Sunday, 28 October 2012

Book #28

The Road Dance by John MacKay
 Life in the Scottish Hebrides can be harsh - 'The Edge of the World' some call it. For the beautiful Kirsty MacLeod, the love of Murdo and their dreams of America promise an escape from the scrape of the land, the repression of the church and the inevitability of the path their lives would take.
But as the Great War looms Murdo is conscripted. The villagers hold a grand Road Dance to send their young men off to battle. As the dancers swirl and sup, the wheels of tragedy are set in motion.

I was strangely surprised to discover that everyone's favourite Scottish newsreader had written a novel. I was even more surprised to discover it was first published ten years ago and I had never caught wind of it until now. I am so glad I have; MacKay's writing is impeccable.

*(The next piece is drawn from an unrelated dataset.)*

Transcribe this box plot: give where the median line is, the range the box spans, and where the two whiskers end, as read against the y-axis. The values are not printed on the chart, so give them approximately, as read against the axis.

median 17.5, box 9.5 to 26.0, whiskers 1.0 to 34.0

The book took hold of me from the very first sentence until the last. Having never visited the Scottish Hebrides, I was enthralled reading of the climate, the landscape, and the customs of the people there. MacKay creates a bleak, harsh atmosphere on the island; the wind howls, the rain pours, and the waves crash against the jaggy black rocks. This is a perfect setting for the most shocking of crimes to take place. I absolutely devoured it.

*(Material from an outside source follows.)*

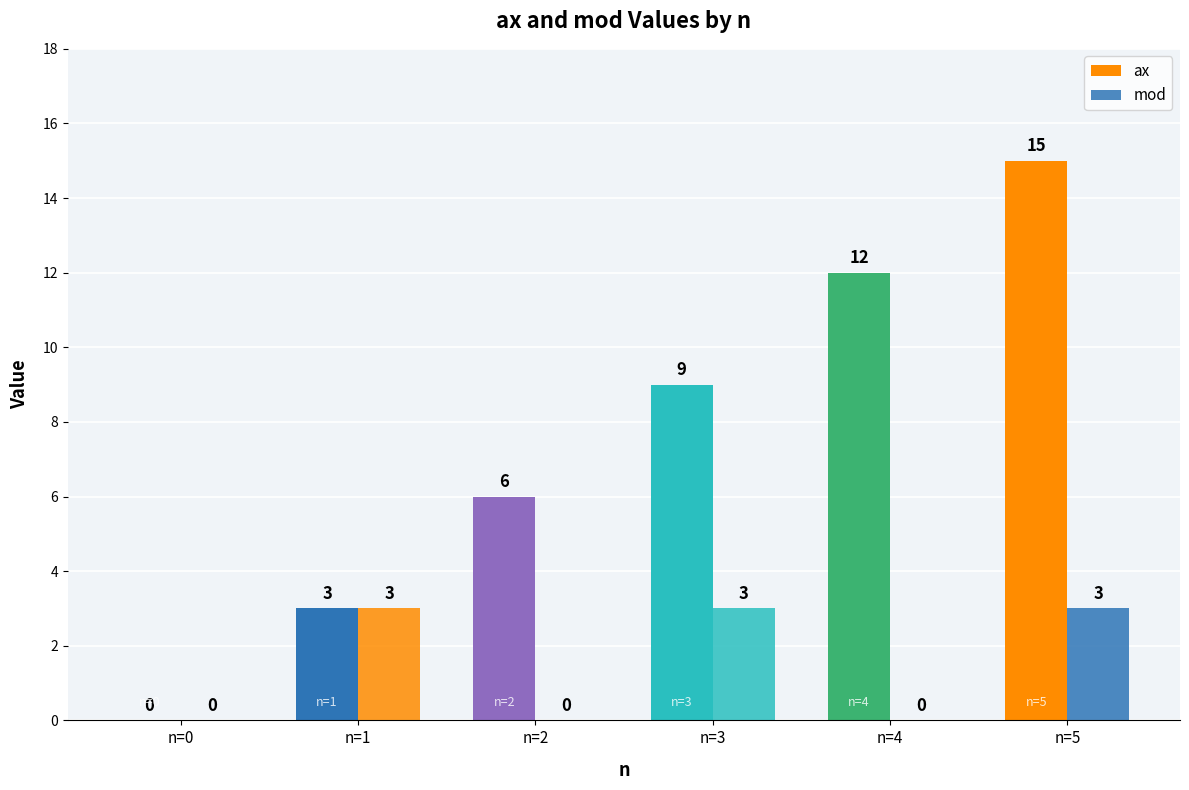

What is the difference between the maximum and minimum values in the mod series?

3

MacKay captures perfectly the feeling of war-torn Britain, even in such an out of the way place. The grief, heartache, and apprehension are all shoved into your heart and held there until the end of the novel. His writing is so descriptive that you mourn and panic with his characters as though you were an islander yourself.

Without giving too much away, the plot is fantastic. The suspense is constructed in an excellent way; each turn of the page pushes you further into the story, and mesmerises you entirely. The characters are perfect in their own little ways, and I loved reading of their community and behavioural rules. It is interesting that certain events in the novel happened only because the characters were frightened of what others would think of them. It definitely made me think about how that happens in the world today; certainly not in the same religion-based way, but absolutely in its own modern designs.

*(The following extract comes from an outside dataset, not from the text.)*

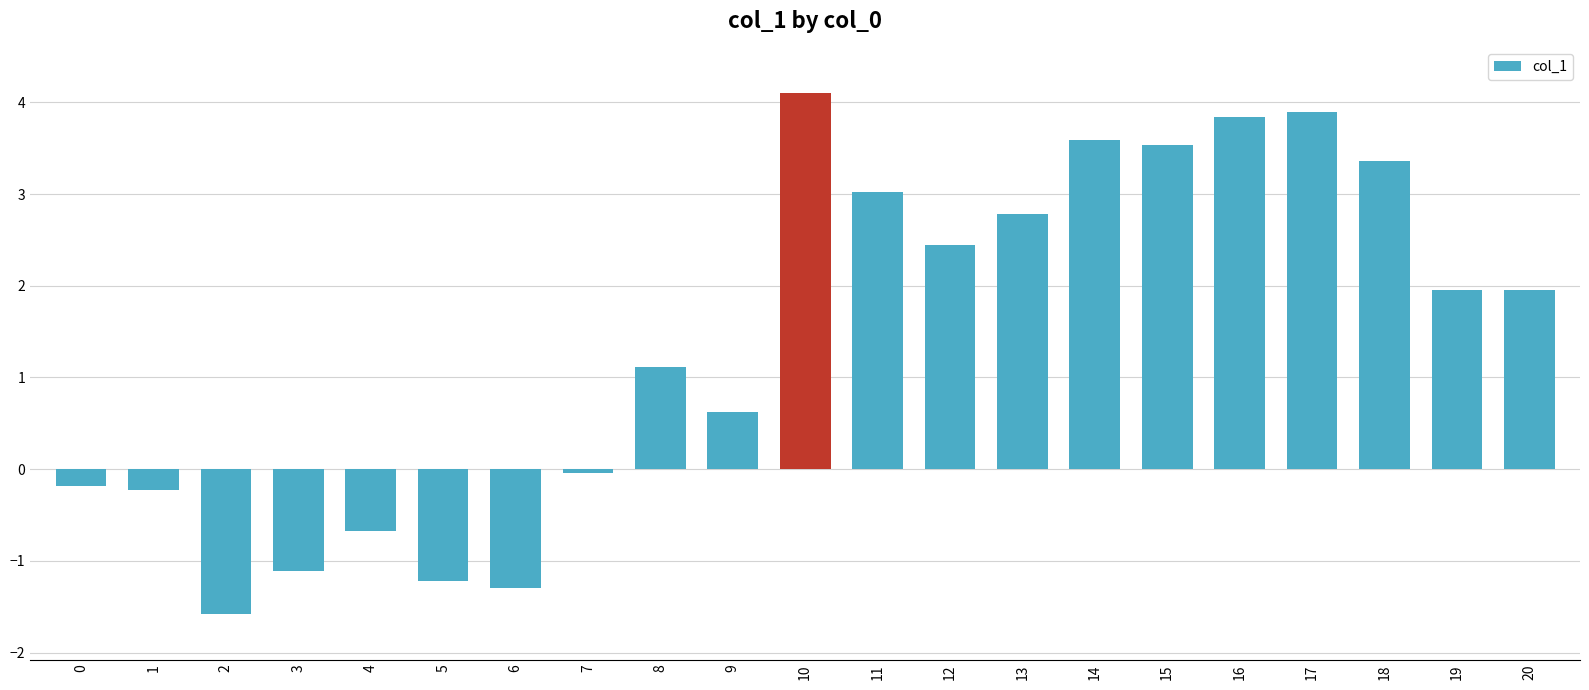

The chart shows a value of -1.1 at 3. True or false?

True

This is an excellent debut novel and has paved the way for me to read more MacKay. I would encourage anyone to pick this up, but particularly as a Scottish girl, I feel a bit more in tune with our islander neighbours, and would love to visit the town this novel was based on. Definitely one for the bucket list. Please pick this up and give it a try, I already have two people in mind who would love it. I am sure this is an untapped classic.